# Cleaning solutions?



## Rob P (31 Jan 2014)

Hey,

I need to clean my inline co2 diffuser and also my Twinstar diffuser.

I have been advised/instructions say to use sodium hypochlorite for the TS diffuser and H2O2 for the co2 diffuser. Presumably I can get one solution that will do both items?

Was pointed to H2O2 on Green Machine at £16/litre. There's loads on ebay for much less but most say '35%' which seems to be the strongest available via that channel?

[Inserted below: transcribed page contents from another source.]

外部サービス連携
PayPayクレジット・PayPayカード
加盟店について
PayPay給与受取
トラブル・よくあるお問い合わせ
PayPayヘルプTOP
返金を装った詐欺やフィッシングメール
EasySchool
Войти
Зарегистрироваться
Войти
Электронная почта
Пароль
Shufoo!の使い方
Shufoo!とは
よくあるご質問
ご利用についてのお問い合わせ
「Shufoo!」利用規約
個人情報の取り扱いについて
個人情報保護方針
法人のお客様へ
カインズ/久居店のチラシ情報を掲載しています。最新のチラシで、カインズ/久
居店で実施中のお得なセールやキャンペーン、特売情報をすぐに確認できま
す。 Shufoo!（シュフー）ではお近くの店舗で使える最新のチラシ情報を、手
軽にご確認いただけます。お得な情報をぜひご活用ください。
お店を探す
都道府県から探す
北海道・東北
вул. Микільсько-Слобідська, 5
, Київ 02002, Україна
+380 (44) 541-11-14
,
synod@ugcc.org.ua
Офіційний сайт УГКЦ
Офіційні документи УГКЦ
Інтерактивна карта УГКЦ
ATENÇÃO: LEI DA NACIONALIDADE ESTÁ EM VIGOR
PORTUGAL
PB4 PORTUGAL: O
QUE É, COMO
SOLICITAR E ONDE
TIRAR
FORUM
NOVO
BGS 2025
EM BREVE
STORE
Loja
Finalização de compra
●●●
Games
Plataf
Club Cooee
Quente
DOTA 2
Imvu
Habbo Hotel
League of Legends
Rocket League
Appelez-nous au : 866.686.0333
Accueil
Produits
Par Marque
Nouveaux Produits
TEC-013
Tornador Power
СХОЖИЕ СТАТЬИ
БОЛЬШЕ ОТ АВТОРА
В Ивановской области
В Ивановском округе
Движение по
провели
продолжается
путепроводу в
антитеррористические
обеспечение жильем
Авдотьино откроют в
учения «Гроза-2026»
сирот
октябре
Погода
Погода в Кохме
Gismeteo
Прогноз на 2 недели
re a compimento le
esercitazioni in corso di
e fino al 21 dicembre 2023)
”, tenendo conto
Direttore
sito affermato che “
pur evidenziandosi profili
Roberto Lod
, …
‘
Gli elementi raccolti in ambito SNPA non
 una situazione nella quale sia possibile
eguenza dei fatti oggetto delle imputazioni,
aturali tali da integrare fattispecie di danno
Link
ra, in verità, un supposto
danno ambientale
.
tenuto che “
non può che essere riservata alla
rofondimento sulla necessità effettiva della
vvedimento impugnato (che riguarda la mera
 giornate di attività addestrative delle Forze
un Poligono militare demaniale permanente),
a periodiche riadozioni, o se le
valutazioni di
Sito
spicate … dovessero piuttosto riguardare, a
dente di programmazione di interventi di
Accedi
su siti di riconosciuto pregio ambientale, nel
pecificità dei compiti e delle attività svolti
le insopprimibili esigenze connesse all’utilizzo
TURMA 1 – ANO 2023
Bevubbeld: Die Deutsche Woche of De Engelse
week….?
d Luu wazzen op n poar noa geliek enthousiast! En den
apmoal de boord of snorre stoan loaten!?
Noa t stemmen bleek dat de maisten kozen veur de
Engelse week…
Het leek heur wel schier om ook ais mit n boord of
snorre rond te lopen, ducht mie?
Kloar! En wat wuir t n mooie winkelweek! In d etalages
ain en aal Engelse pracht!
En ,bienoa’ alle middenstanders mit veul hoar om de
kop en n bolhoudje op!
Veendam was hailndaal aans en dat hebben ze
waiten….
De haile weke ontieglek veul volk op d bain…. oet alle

So, will H2O2 clean both items, is 35% ok, and what concentration level would I use (or just neat?).

Thanks for any help


----------



## Lee Sweeting (31 Jan 2014)

Hi Rob! I have some ADA superge you can have. I used that to clean my inline diffusers. It always worked fine for me, with no problems.


----------



## Rob P (31 Jan 2014)

Lee, i'm going to end up indebted to you forever!! lol 

Star man!


----------



## Lee Sweeting (31 Jan 2014)

Haha! Its no problem mate, i no longer have any need for it. I don't have any glass ware or diffusers to clean.


----------



## ceg4048 (31 Jan 2014)

Yeah, it's basically bleach, which is on sale at Tesco for a comparative pittance (might be even cheaper at Aldi though, 5p/100ml)

Lets keep it real people.

Cheers,


----------



## Andy D (31 Jan 2014)

I just use bleach to clean my diffuser.


----------



## parotet (31 Jan 2014)

I used vinegar this afternoon, the one sold for cleaning, it takes more time but it works...


----------



## Rob P (1 Feb 2014)

Wow I just put my 'from China' UP branded atomiser on today so I can clean the other and what a difference! Guess the first one was well overdue a clean lol


----------